UK businesses are out of touch with the real sources of employee stress

96 percent of firms do not believe that employee salaries are a major stress factor for staff during the cost-of-living crisisThe cost-of-living crisis is driving a wedge between employers and their staff. In a recent research report, we surveyed 500 employers to discover what they believe causes their staff the most stress. Surprisingly, an overwhelming 96 percent did not believe that employee salaries are a major stress factor for staff during the cost-of-living crisis. Instead, they felt major contributors included heavy workloads, long hours, and tight deadlines.

These factors are undoubtedly stressful. But the cost-of-living crisis has dramatically overshadowed them. Staff now struggle to focus on anything beyond the immediate financial pressure they’re under — so as businesses, we must come up with creative solutions.

But companies can’t be expected to solve this problem with pay raises and bonuses. Instead, we must forge deeper connections with staff to help them weather the storm and discover what drives them. After all, when money isn’t such a headline-grabbing issue, staff have other motivations. Instead of letting the “employee vs employer” media narrative play out, let’s talk about actual solutions.

So how can we repair the Great Disconnect?

Managing staff stress levels isn’t just a matter of personal well-being. While employees grapple with the day-to-day impact of inflation and rising costs, employers are focused on business survival.

But neglecting to consider staff stress can have a knock-on effect on your business. Recent research suggests that 52 percent of UK employees plan to look for a new role that pays more or ask their current employer for a pay rise to get through the cost-of-living crisis. 16 percent are considering getting a second job.

Businesses can’t turn a blind eye to the cost-of-living crisis.
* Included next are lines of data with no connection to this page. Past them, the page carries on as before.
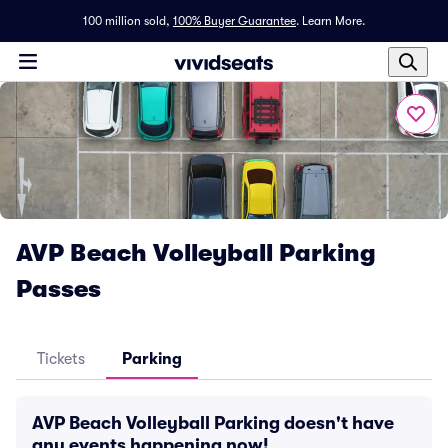
100 million sold,
100% Buyer Guarantee
.
Learn More.
AVP Beach Volleyball Parking
Passes
Tickets
Parking
AVP Beach Volleyball Parking doesn't have
any events happening now!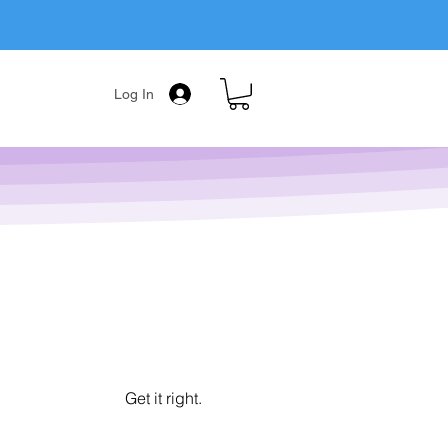
Log In
Get it right.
We must recognise the impact rising costs are having on our staff, their families, their standard of living, and their mental health — not least because research shows a clear link between poor mental health and productivity.

Team leaders and middle managers have an even bigger burden to bear. As well as managing their own stress levels, they’re the go-to point for their direct reports. This inevitably takes a toll on their mental health: we’ve all gone to bed worrying about how we can help someone else, often at the expense of our own mental health.

So, for the sake of our businesses as well as our staff, we need to address these financial issues.


The headline issue

The media often pits staff and businesses against each other, creating a headline-led furore that makes the problem worse for both parties.

As individuals and as business owners, headlines like these can make us feel that we’re letting our employees down; there’s so much more we’d like to do. We must work hard to make sure employees feel seen and heard. The ideal employer would have the capacity and capability to look after each employee individually, giving them the unique support they need to feel fulfilled and financially stable.

But that’s not real life. Instead, businesses must do what they can to create an open, communicative culture and hope staff respond to and make use of these opportunities.


Getting it right

Subsidised travel, office breakfasts, flexible working policies: all these things can relieve the financial pressure for our staff right now, without compromising the success of our businesses.

But our research also highlights a huge disparity in communication between employees and employers. And this is the key to repairing the Great Disconnect.

Communication isn’t a one-way street. While employers must open up the conversation and ensure employees feel able to express their concerns, staff must also be prepared to come forward and discuss their problems. With a culture of openness and honesty, you can build stronger relationships with your staff and unearth some of their deeper motivations.

When we know what makes our teams tick, we can help them achieve both their personal and professional goals — and ensure they feel listened to. This can be the difference between an employee who leaves and one who stays.

People used to work for the same employer for several years, if not their entire working life. But the modern world of work is very different. Many people now expect to change jobs every few years.

So, it’s inevitable that some of your staff will eventually seek new opportunities elsewhere, whether it’s to earn more money, or for another reason. Not all your staff will buy into the bigger picture of your business, no matter how well you project it or which measures you put in place to support them.

But while people may choose to leave, it is possible for them to depart in the right way, with a positive impression of your business. Leaving the door open for them to return in future means you can ultimately reap the rewards of the work you put in, even if you’re not the right fit for them right now.

Understanding your staff on a deeper level also tells you who’s in it for the long haul. And if you’re prepared to put the work in, managing employee stress will become easier. Having a motivated, productive, loyal workforce can take some of the financial pressure off your business.

By tapping into staff motivations and recognising the huge impact of the cost-of-living crisis, you can go beyond traditional employer-employee relationships to enhance your business and start to repair the Great Disconnect.